Wednesday, June 22, 2011
The day it all started
Its true. I remember the day it all started. I doubt my dear husband would recall the event, I was decidedly more distraught than he was. Our first child was about 8 months old and I was worried that we were pregnant again. However, all the home pregnancy tests were coming out negative. I made an appointment find out what was going on. The nurse at my doctor's office smiled at me like I was an idiot when she handed me a urine cup. It was only a few minutes later that she came back apologizing about not believing me, and that their test had turned out negative also.
As upset as I was about a surprise pregnancy it was only a few months later that we were seeking medical assistance to get pregnant.
It went on for years.
Every step was a little more expensive than the last. Every step was a little more painful than the last. Our insurance company would require several rounds of each treatment before allowing you to try the next. It started with a simple pill, then they increased the dose, and increased the dose. I went to an infertility clinic with doctors that specialized in my condition. I was quite positive that my problems were about to be solved and that I would be 'knocked up' in a matter of months.... that was 3 years ago.
We did round after round of IUI's (intrauterine insemination). Each round required multiple blood tests and an ultrasound every 3 to 5 days all month long. Carson became really good at attending these crazy appointments.
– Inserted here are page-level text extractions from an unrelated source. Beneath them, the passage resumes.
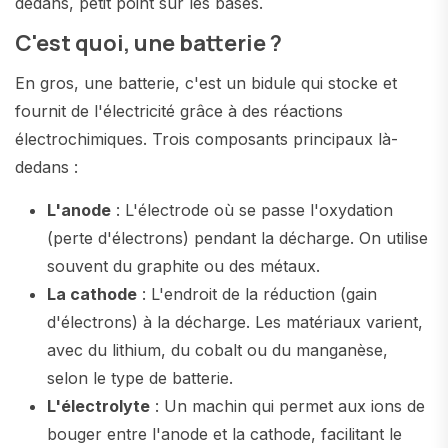
dedans, petit point sur les bases.
C'est quoi, une batterie ?
En gros, une batterie, c'est un bidule qui stocke et
fournit de l'électricité grâce à des réactions
électrochimiques. Trois composants principaux là-
dedans :
L'anode
: L'électrode où se passe l'oxydation
(perte d'électrons) pendant la décharge. On utilise
souvent du graphite ou des métaux.
La cathode
: L'endroit de la réduction (gain
d'électrons) à la décharge. Les matériaux varient,
avec du lithium, du cobalt ou du manganèse,
selon le type de batterie.
L'électrolyte
: Un machin qui permet aux ions de
bouger entre l'anode et la cathode, facilitant le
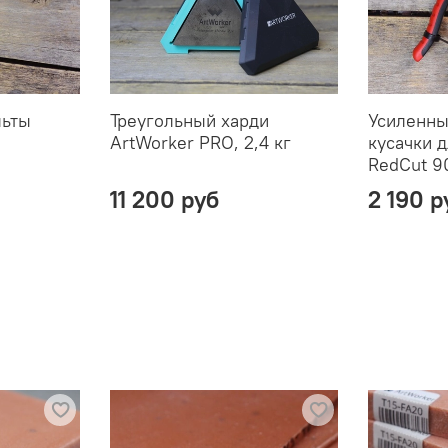
льты
Треугольный харди
Усиленны
ArtWorker PRO, 2,4 кг
кусачки 
RedCut 9
11 200 руб
2 190 р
He always sat patiently behind the curtain and would help the doctor by turning off and on the lights. I cant remember him complaining about any of it. Our Nurse and Ultrasound Tech knew him by name and were always impressed by what a good kid he was.
There was only one time that I decided to give up. It wasn't just a "I need a break", but a real true "I QUIT!!" mad at God, hate my life, moment. Our latest round of IUI hadn't worked. I sat staring at the tiny vile of medication that couldn't hold 10 drops of liquid but cost $500, and had a wee bit of a melt down.
I began my secret/not so secret investigation into adoption. I would have done it in a instant... if I could only convince Curtis. He has always been a big supporter of adoption, but just didn't feel like it was time for us to pursue that option yet. He kept telling me "not yet" every time we talked about it.
He was eventually able to convince me that I was not the walking money pit, and that our efforts and high medical bills would all be worth it one day.
As of January of this year we met the qualifications with our insurance company to try IVF. Oddly enough , as of January of this year our insurance company also changed its rules, thus not requiring any of the IUI treatments.
!@#$^%$#@
is the only thing that comes to mind.
The IVF process is very exact. It involves very specific medication taken at very specific times (down to the hour). I am not going to go into more detail about the process. Just know that it really, really hurt. I think this picture helps to describe what happens.
That. And the fact that I woke up after the procedure crying. They were able to extract the astronomical amount of 36 eggs. Nearly all of them survived to be embryos, and 9 are currently suspended in cryofreeze as the worlds most expensive popsicles.
When it came time to put the embryos back inside the Mama (me) we went to the hospital fully prepared to have the them put back two. Twins. However, the doctor had had bit of a tantrum. He said he was willing to talk about it with us all day, but in the end he would only be putting one embryo back. Instead of having a power struggle right there in the operating room we agreed to follow his plan instead of ours. His was better anyway.
The good news is that we have 9 more embryos. What are the odds that they are ALL boys?